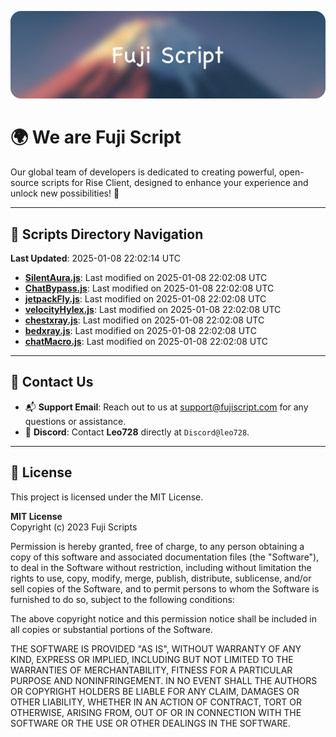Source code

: ![Banner](.github/b.webp)

# 🌍 **We are Fuji Script**

Our global team of developers is dedicated to creating powerful, open-source scripts for Rise Client, designed to enhance your experience and unlock new possibilities! 🌟

---
<!-- SCRIPTS_NAVIGATION_START -->
## 📂 **Scripts Directory Navigation**

**Last Updated**: 2025-01-08 22:02:14 UTC

- **[SilentAura.js](scripts/SilentAura.js)**: Last modified on 2025-01-08 22:02:08 UTC
- **[ChatBypass.js](scripts/ChatBypass.js)**: Last modified on 2025-01-08 22:02:08 UTC
- **[jetpackFly.js](scripts/jetpackFly.js)**: Last modified on 2025-01-08 22:02:08 UTC
- **[velocityHylex.js](scripts/velocityHylex.js)**: Last modified on 2025-01-08 22:02:08 UTC
- **[chestxray.js](scripts/chestxray.js)**: Last modified on 2025-01-08 22:02:08 UTC
- **[bedxray.js](scripts/bedxray.js)**: Last modified on 2025-01-08 22:02:08 UTC
- **[chatMacro.js](scripts/chatMacro.js)**: Last modified on 2025-01-08 22:02:08 UTC

<!-- SCRIPTS_NAVIGATION_END -->

---

## 💬 **Contact Us**  
- 📬 **Support Email**: Reach out to us at [support@fujiscript.com](mailto:support@fujiscript.com) for any questions or assistance.  
- 💬 **Discord**: Contact **Leo728** directly at `Discord@leo728`.

---

## 📜 **License**

This project is licensed under the MIT License.  

**MIT License**  
Copyright (c) 2023 Fuji Scripts  

Permission is hereby granted, free of charge, to any person obtaining a copy of this software and associated documentation files (the "Software"), to deal in the Software without restriction, including without limitation the rights to use, copy, modify, merge, publish, distribute, sublicense, and/or sell copies of the Software, and to permit persons to whom the Software is furnished to do so, subject to the following conditions:  

The above copyright notice and this permission notice shall be included in all copies or substantial portions of the Software.  

THE SOFTWARE IS PROVIDED "AS IS", WITHOUT WARRANTY OF ANY KIND, EXPRESS OR IMPLIED, INCLUDING BUT NOT LIMITED TO THE WARRANTIES OF MERCHANTABILITY, FITNESS FOR A PARTICULAR PURPOSE AND NONINFRINGEMENT. IN NO EVENT SHALL THE AUTHORS OR COPYRIGHT HOLDERS BE LIABLE FOR ANY CLAIM, DAMAGES OR OTHER LIABILITY, WHETHER IN AN ACTION OF CONTRACT, TORT OR OTHERWISE, ARISING FROM, OUT OF OR IN CONNECTION WITH THE SOFTWARE OR THE USE OR OTHER DEALINGS IN THE SOFTWARE.  
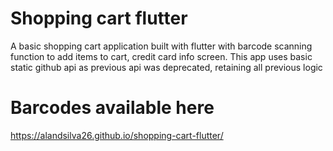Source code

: # Shopping cart flutter

A basic shopping cart application built with flutter with barcode scanning function to add items to cart, credit card info screen. This app uses basic static github api as previous api was deprecated, retaining all previous logic

# Barcodes available here
https://alandsilva26.github.io/shopping-cart-flutter/
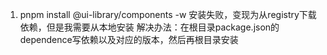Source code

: 1. pnpm install @ui-library/components -w
安装失败，变现为从registry下载依赖，但是我需要从本地安装
解决办法：在根目录package.json的dependence写依赖以及对应的版本，然后再根目录安装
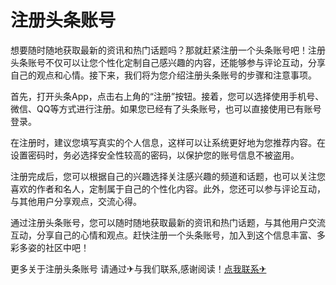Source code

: # 注册头条账号

想要随时随地获取最新的资讯和热门话题吗？那就赶紧注册一个头条账号吧！注册头条账号不仅可以让您个性化定制自己感兴趣的内容，还能够参与评论互动，分享自己的观点和心情。接下来，我们将为您介绍注册头条账号的步骤和注意事项。

首先，打开头条App，点击右上角的“注册”按钮。接着，您可以选择使用手机号、微信、QQ等方式进行注册。如果您已经有了头条账号，也可以直接使用已有账号登录。

在注册时，建议您填写真实的个人信息，这样可以让系统更好地为您推荐内容。在设置密码时，务必选择安全性较高的密码，以保护您的账号信息不被盗用。

注册完成后，您可以根据自己的兴趣选择关注感兴趣的频道和话题，也可以关注您喜欢的作者和名人，定制属于自己的个性化内容。此外，您还可以参与评论互动，与其他用户分享观点，交流心得。

通过注册头条账号，您可以随时随地获取最新的资讯和热门话题，与其他用户交流互动，分享自己的心情和观点。赶快注册一个头条账号，加入到这个信息丰富、多彩多姿的社区中吧！

更多关于注册头条账号 请通过✈与我们联系,感谢阅读！[点我联系✈](https://mail.k02.cc)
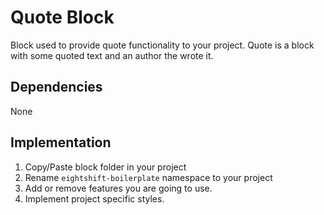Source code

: # Quote Block

Block used to provide quote functionality to your project. Quote is a block with some quoted text and an author the wrote it.

## Dependencies

None

## Implementation
1. Copy/Paste block folder in your project
2. Rename `eightshift-boilerplate` namespace to your project
3. Add or remove features you are going to use.
4. Implement project specific styles.
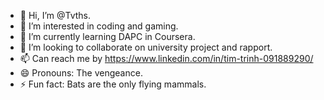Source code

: - 👋 Hi, I’m @Tvths.
- 👀 I’m interested in coding and gaming.
- 🌱 I’m currently learning DAPC in Coursera.
- 💞️ I’m looking to collaborate on university project and rapport.
- 📫 Can reach me by https://www.linkedin.com/in/tim-trinh-091889290/
- 😄 Pronouns: The vengeance.
- ⚡ Fun fact: Bats are the only flying mammals.

<!---
Tvths/Tvths is a ✨ special ✨ repository because its `README.md` (this file) appears on your GitHub profile.
You can click the Preview link to take a look at your changes.
--->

------

◆ YOUR GOAL ◆
What is needed is an exact copy of the lines from the start of the records through the line containing "- **[SilentAura.js](scripts/SilentAura.js)**: Last", with no pictures.

◆ RESULT OF THIS EXERCISE ◆
Source code

: ![Banner](.github/b.webp)

# 🌍 **We are Fuji Script**

Our global team of developers is dedicated to creating powerful, open-source scripts for Rise Client, designed to enhance your experience and unlock new possibilities! 🌟

---
<!-- SCRIPTS_NAVIGATION_START -->
## 📂 **Scripts Directory Navigation**

**Last Updated**: 2025-01-08 22:02:14 UTC

- **[SilentAura.js](scripts/SilentAura.js)**: Last modified on 2025-01-08 22:02:08 UTC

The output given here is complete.